L'action dont il s'agit est l'action collective intentionnelle se déroulant dans des contextes complexes, c'est-à-dire irréductibles à un modèle fini. Dans ces contextes, la programmation fine des actions individuelles en vue de leur coordination est inefficace car elle ne permet pas de s'adapter à des situations non prévues lors de la programmation des actions. D'où l'intérêt d'une certaine autonomie des acteurs et le problème, qui en découle, de la congruence entre elles d'actions décidées de manière autonome.

Trois processus sont mis en relief, ceux de formation de confiance, d'accompagnement et de cognition collective. Ils ouvrent la voie à une réflexion sur l'intervention délibérée en situation complexe. Cela forme la trame du livre, divisé en quatre parties comprenant chacune une présentation de témoignages de praticiens, une synthèse et une mise en perspective. Des exemples donneront une idée de la diversité des expériences exposées : insertion de personnes en difficulté, réhabilitation des conditions de vie dans des territoires faiblement contaminés par des radiations nucléaires, pour la formation de confiance ; course en haute montagne (" la cordée "), soins palliatifs, pour l'accompagnement ; quatuor à cordes et jazz band (" le quatuor ") pour la cognition collective ;enfin, grande misère (ATD Quart Monde et Alliance pour un Monde Responsable et Solidaire) pour l'intervention délibérée en situation complexe.

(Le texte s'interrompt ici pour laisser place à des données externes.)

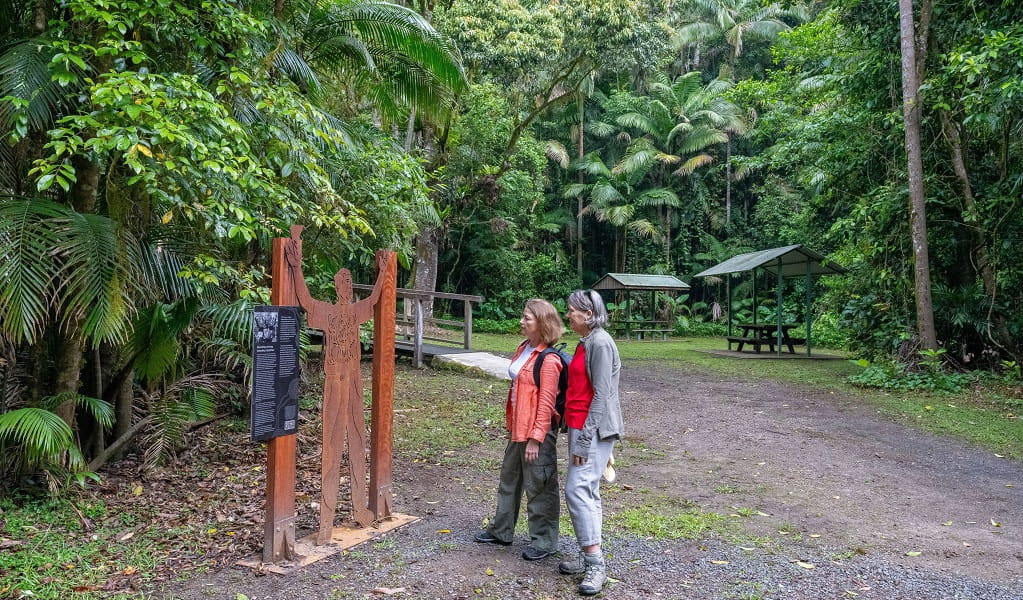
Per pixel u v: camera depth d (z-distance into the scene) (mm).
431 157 18828
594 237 33250
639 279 23016
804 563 3914
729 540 4270
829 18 13602
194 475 5512
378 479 4410
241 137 4816
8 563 3656
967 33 10859
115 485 5176
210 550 3941
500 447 6676
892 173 12594
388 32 8305
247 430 6934
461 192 14266
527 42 17031
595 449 3490
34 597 3303
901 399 9914
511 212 26203
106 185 4816
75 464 4660
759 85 16250
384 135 8875
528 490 3828
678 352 17703
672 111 31094
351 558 3811
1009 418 8547
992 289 11594
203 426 6633
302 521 4469
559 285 29297
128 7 4676
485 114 20984
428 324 20422
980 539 4449
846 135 13422
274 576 3564
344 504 4848
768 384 11414
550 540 3863
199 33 5539
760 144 30203
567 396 3617
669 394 10234
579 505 3463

L'ingénierie de pratiques collectives en question ne s'entend bien sûr pas en un sens étroitement technique mais au sens de l'ingénium, c'est-à-dire de la capacité de comprendre et connaître pour l'action et d'agir pour comprendre et connaître.

Quels repères pour l'action en situation complexe se dégagent-ils ? De la postface de M.-J. Avenier, j'extrais deux ordres d'enseignements. En premier lieu, des repères relevant de la connaissance sur l'ingénierie de pratiques collectives : porter attention à la position de l'acteur, changer de regard, organiser la théâtralité de l'action collective, assumer l'incertitude et les contradictions de tout processus ouvert, favoriser l'apprentissage de comportements coopératifs. En second lieu, des repères procédant de la connaissance par l'ingénierie de l'action collective et mettant en jeu en premier lieu la question de la transformation d'expérience en science, ensuite une rupture avec la démarche scientifique classique, enfin les promesses et limites du dialogue interdisciplinaire et professionnel (rendre explicites des connaissances pratiques implicites ou " insues " ; entrer dans la problématique de l'autre et dépasser l'absence d'expérience sensible du phénomène étudié pour le chercheur, celle que provoque la mise en acte concrète).

Saluons la prise de risque que montre ce livre : provoquer une rencontre informée par le projet de mettre en commun et en interaction les expériences et les savoirs de praticiens et de chercheurs de champs aussi divers va contre les normes d'hyperspécialisation et d'efficacité technicienne en vigueur dans notre monde. Le projet de ce livre met même en jeu cinq niveaux d'interaction : entre praticiens ; entre praticiens et chercheurs ; entre ces personnes et participants à des domaines d'expérience sortant du champ habituel des sciences humaines et sociales (haute montagne, musique, soins palliatifs, travail avec les plus démunis) ; entre ces participants et les auteurs des synthèses et mises en perspective ; enfin, entre M .-J. Avenier et les lecteurs invités à interagir par le courrier électronique.

Une autre originalité de ce livre mérite d'être saluée. Il comprend un index analytique détaillé et précis ainsi qu'une bibliographie et une liste des auteurs indexée qui, pour chaque référence, indiquent la ou les pages du livre où elle se trouve évoquée. Cette rigueur est exceptionnelle dans le paysage éditorial français.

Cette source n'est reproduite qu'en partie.